### [Task brief]
Only an exact, complete copy of the listing will serve as the answer.
Segment Open
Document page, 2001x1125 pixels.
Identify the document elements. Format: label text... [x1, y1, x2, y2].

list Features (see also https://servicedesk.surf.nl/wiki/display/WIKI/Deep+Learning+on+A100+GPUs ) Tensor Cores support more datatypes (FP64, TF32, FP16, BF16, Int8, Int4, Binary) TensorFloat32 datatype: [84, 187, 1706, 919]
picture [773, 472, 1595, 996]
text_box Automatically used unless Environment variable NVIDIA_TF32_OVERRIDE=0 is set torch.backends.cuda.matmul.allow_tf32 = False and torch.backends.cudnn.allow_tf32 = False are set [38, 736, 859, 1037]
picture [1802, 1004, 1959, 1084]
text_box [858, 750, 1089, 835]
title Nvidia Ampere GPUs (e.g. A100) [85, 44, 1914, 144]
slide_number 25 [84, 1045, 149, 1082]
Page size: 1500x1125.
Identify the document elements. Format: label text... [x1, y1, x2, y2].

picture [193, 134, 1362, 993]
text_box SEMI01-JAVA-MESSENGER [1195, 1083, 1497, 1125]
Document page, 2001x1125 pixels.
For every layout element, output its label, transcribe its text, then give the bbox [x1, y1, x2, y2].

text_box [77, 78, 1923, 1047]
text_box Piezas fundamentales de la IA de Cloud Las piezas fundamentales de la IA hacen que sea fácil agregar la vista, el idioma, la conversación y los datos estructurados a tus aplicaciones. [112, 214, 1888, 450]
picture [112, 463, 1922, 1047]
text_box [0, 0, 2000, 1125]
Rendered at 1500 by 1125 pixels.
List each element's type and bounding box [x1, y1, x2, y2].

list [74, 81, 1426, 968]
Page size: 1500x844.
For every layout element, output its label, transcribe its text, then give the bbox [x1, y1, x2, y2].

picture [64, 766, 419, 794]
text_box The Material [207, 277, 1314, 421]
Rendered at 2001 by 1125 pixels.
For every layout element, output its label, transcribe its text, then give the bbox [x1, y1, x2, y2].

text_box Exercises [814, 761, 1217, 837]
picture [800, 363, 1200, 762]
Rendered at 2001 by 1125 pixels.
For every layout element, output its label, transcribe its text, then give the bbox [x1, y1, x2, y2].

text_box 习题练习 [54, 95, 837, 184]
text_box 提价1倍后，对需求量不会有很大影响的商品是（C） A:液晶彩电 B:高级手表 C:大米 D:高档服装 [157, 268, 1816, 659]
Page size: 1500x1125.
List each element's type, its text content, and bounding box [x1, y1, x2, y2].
Segment Closed
### [Result of the exercise]
Document page, 2001x1125 pixels.
Identify the document elements. Format: label text... [x1, y1, x2, y2].

list Features (see also https://servicedesk.surf.nl/wiki/display/WIKI/Deep+Learning+on+A100+GPUs ) Tensor Cores support more datatypes (FP64, TF32, FP16, BF16, Int8, Int4, Binary) TensorFloat32 datatype: [84, 187, 1706, 919]
picture [773, 472, 1595, 996]
text_box Automatically used unless Environment variable NVIDIA_TF32_OVERRIDE=0 is set torch.backends.cuda.matmul.allow_tf32 = False and torch.backends.cudnn.allow_tf32 = False are set [38, 736, 859, 1037]
picture [1802, 1004, 1959, 1084]
text_box [858, 750, 1089, 835]
title Nvidia Ampere GPUs (e.g. A100) [85, 44, 1914, 144]
slide_number 25 [84, 1045, 149, 1082]
Page size: 1500x1125.
Identify the document elements. Format: label text... [x1, y1, x2, y2].

picture [193, 134, 1362, 993]
text_box SEMI01-JAVA-MESSENGER [1195, 1083, 1497, 1125]
Document page, 2001x1125 pixels.
For every layout element, output its label, transcribe its text, then give the bbox [x1, y1, x2, y2].

text_box [77, 78, 1923, 1047]
text_box Piezas fundamentales de la IA de Cloud Las piezas fundamentales de la IA hacen que sea fácil agregar la vista, el idioma, la conversación y los datos estructurados a tus aplicaciones. [112, 214, 1888, 450]
picture [112, 463, 1922, 1047]
text_box [0, 0, 2000, 1125]
Rendered at 1500 by 1125 pixels.
List each element's type and bounding box [x1, y1, x2, y2].

list [74, 81, 1426, 968]
Page size: 1500x844.
For every layout element, output its label, transcribe its text, then give the bbox [x1, y1, x2, y2].

picture [64, 766, 419, 794]
text_box The Material [207, 277, 1314, 421]
Rendered at 2001 by 1125 pixels.
For every layout element, output its label, transcribe its text, then give the bbox [x1, y1, x2, y2].

text_box Exercises [814, 761, 1217, 837]
picture [800, 363, 1200, 762]
Rendered at 2001 by 1125 pixels.
For every layout element, output its label, transcribe its text, then give the bbox [x1, y1, x2, y2].

text_box 习题练习 [54, 95, 837, 184]
text_box 提价1倍后，对需求量不会有很大影响的商品是（C） A:液晶彩电 B:高级手表 C:大米 D:高档服装 [157, 268, 1816, 659]
Page size: 1500x1125.
List each element's type, its text content, and bounding box [x1, y1, x2, y2].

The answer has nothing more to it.